Labor Code 4616 governs MPNs, and does have some enumerated safeguards.
MPN rosters are to be updated quarterly (see L.C. 4616(a)(4)(A)).
Physicians in the network are supposed to be executing “a separate written acknowledgement in which the physician affirmatively elects to be a member of the network” (L.C. 4616(a)(2)). Copies of these acknowledgements are to be provided to the DWC AD on request by the AD.
Labor Code 4616(b)(4) does give the AD the discretion to investigate complaints and to conduct random reviews of approved medical provider networks. But if the AD is doing much auditing of the MPN networks, it is not well publicized. The recently released report on 2015 audits by the DWC Audit and Enforcement Unit makes no mention of MPN networks.
On the other hand, each MPN is required to have a “medical access assistant” available on a toll-free number to help workers find an available physician (see 8 CCR 9767.5(h).
In fairness to the MPNs, I think it should be noted that the survey presentation did not indicate whether there were attempts to use the MPN access assistants and the how that affected the survey results. And I’m not aware of data produced by any stakeholder to document how frequently the medical access assistants are being used.
Several years after the medical access assistant slots were created we don’t know how well that is actually working.

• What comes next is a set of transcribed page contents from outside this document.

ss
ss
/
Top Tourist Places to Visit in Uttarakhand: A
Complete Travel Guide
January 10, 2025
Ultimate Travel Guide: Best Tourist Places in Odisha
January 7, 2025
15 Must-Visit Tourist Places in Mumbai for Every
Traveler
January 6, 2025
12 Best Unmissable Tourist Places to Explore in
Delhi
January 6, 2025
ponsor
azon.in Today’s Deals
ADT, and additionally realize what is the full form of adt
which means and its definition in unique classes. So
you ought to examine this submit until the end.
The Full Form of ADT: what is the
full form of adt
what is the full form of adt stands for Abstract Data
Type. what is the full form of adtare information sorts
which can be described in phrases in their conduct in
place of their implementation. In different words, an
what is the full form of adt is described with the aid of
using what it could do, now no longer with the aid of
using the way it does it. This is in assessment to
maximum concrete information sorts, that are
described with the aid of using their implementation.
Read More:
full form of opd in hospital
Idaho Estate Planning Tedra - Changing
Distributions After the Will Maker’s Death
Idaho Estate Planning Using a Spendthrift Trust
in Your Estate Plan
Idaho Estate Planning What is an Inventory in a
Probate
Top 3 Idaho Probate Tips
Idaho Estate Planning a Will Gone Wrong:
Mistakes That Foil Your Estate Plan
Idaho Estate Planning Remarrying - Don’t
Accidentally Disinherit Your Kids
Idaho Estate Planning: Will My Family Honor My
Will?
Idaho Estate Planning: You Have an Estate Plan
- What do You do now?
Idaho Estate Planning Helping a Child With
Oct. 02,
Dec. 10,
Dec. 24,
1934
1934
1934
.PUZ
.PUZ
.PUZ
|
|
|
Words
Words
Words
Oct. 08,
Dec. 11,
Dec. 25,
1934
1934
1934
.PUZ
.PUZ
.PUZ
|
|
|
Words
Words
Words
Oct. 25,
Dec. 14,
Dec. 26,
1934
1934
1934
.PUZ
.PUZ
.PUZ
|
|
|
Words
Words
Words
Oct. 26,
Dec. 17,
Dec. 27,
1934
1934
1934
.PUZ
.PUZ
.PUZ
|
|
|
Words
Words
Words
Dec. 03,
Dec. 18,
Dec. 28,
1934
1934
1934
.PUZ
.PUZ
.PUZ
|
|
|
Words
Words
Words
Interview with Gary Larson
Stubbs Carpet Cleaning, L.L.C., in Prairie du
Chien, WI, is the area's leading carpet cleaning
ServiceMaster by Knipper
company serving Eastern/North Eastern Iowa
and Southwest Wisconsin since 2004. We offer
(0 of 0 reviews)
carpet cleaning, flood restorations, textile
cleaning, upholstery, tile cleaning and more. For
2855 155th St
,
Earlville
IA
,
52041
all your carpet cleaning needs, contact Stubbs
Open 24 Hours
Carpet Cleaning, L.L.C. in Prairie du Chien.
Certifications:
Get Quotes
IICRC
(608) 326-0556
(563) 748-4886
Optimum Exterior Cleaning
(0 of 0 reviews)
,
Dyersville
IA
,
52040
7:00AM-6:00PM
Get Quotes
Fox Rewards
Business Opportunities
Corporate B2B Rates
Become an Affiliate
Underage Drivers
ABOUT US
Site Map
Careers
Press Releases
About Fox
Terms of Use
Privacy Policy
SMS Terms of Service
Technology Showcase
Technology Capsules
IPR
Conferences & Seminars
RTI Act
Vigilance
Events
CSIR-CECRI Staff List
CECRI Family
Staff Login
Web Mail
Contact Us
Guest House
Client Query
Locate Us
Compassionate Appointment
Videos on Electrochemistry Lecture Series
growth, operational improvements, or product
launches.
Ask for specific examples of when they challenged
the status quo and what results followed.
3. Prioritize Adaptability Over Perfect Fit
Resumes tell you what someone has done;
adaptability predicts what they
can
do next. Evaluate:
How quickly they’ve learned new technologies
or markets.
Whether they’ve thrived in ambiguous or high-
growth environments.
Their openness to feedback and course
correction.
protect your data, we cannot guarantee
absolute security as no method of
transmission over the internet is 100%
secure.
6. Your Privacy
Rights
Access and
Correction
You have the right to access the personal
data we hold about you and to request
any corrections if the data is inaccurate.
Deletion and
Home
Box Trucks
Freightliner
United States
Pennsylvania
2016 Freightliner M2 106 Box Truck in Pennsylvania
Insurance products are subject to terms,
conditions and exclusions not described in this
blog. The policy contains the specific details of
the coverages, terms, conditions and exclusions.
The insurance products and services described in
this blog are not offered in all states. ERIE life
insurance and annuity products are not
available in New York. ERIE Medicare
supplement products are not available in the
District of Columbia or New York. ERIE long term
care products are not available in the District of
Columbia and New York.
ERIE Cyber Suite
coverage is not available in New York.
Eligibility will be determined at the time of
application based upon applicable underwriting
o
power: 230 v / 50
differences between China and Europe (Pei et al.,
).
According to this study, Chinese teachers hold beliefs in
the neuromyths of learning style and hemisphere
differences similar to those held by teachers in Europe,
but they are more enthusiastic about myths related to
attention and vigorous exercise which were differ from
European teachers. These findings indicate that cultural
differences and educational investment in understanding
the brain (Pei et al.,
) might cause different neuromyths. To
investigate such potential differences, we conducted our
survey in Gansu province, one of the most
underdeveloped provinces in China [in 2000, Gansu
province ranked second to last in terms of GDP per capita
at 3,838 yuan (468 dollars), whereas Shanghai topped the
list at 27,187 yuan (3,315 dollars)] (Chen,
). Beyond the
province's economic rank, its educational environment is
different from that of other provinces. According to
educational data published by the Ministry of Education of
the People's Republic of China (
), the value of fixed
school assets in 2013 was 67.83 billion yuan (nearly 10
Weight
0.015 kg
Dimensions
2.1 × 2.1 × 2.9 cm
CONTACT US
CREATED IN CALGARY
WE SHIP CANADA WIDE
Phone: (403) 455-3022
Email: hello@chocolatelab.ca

Given all of this, MPN networks need more study. Such a study could be conducted under the auspices of CHSWC. Among other things, such a study could look at whether MPNs that may be in technical compliance with MPN regulations do not in practice have sufficient physicians or easy enough access to serve the patient population.
In the meanwhile, given the focus on this issue, it will not be surprising if there is a spike in complaints to the DWC by workers and attorneys who believe they can document access problems.